Problem description: Rewrite everything from the start of the items down through the line containing "Identify the document", putting "Canvas size" in place of "Page size" and leaving all else untouched.

Boxed element entries:
+++
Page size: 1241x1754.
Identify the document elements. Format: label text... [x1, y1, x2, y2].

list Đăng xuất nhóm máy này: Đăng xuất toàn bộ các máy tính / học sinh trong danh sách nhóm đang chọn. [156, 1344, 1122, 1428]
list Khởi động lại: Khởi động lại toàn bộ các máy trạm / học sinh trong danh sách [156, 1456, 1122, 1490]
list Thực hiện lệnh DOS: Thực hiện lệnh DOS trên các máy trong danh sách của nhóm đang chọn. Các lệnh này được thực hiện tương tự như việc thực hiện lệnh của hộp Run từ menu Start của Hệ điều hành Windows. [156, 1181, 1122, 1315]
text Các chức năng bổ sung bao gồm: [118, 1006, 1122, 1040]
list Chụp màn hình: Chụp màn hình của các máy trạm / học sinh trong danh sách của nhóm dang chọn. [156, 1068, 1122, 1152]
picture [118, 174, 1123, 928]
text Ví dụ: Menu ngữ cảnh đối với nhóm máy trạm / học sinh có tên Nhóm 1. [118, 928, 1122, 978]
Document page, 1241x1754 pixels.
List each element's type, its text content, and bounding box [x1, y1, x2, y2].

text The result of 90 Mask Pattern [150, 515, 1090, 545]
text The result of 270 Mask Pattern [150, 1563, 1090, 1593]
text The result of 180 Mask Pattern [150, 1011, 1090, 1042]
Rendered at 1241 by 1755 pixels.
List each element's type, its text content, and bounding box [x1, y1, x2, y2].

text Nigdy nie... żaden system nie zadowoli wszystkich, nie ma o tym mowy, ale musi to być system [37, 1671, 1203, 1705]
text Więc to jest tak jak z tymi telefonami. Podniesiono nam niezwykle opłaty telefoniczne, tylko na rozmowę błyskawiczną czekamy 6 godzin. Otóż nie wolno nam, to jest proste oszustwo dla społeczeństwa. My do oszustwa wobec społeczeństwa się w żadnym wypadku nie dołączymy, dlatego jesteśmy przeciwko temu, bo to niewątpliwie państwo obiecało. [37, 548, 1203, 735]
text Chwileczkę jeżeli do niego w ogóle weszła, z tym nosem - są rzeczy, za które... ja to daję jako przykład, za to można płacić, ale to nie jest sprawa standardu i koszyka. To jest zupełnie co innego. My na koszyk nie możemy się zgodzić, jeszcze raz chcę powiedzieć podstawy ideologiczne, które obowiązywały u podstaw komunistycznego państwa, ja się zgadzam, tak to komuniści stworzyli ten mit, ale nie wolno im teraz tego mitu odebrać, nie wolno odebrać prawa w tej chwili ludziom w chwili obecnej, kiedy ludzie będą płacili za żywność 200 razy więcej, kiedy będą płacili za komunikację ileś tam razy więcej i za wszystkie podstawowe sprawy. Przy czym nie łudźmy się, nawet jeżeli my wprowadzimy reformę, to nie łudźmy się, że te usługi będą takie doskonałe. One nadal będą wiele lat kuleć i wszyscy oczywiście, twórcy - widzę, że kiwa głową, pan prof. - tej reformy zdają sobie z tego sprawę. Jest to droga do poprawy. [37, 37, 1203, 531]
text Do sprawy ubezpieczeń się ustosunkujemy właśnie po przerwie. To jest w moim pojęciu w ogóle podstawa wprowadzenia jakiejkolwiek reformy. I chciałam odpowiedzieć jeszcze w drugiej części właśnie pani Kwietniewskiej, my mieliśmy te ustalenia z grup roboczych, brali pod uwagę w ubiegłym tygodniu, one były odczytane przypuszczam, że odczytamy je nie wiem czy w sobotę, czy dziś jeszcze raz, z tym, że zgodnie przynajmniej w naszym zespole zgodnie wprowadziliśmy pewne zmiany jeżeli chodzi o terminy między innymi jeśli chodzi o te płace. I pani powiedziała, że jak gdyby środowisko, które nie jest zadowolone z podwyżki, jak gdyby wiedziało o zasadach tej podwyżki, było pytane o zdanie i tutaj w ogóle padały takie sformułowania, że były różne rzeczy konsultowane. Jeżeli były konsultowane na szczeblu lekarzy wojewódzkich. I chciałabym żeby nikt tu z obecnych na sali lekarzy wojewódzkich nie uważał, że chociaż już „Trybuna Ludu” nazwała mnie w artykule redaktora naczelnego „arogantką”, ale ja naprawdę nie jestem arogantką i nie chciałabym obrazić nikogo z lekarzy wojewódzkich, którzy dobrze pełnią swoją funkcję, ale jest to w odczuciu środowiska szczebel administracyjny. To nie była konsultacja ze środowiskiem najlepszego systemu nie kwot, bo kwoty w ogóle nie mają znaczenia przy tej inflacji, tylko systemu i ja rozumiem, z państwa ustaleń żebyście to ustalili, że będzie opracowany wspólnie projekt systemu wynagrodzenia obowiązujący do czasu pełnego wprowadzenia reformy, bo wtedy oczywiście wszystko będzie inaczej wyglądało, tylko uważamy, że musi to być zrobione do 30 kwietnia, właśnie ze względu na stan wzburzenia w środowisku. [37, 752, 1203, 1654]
+++
Result:
Canvas size: 1241x1754.
Identify the document elements. Format: label text... [x1, y1, x2, y2].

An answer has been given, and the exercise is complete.